**Task prompt**
Restate word for word the lines that run from the one containing "mendorong para pemain" to the last line of the data, both ends included.

Transcribed page contents:
○ ○ ○
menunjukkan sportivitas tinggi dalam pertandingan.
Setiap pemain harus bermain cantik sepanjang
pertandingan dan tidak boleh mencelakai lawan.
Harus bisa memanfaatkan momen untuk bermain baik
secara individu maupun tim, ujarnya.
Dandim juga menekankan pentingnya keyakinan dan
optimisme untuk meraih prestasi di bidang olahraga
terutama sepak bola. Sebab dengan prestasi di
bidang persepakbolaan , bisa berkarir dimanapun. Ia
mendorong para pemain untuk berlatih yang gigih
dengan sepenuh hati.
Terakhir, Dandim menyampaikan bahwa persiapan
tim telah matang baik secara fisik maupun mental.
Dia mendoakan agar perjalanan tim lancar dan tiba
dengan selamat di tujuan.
○ ○ ○
**Output below**
mendorong para pemain untuk berlatih yang gigih
dengan sepenuh hati.
Terakhir, Dandim menyampaikan bahwa persiapan
tim telah matang baik secara fisik maupun mental.
Dia mendoakan agar perjalanan tim lancar dan tiba
dengan selamat di tujuan.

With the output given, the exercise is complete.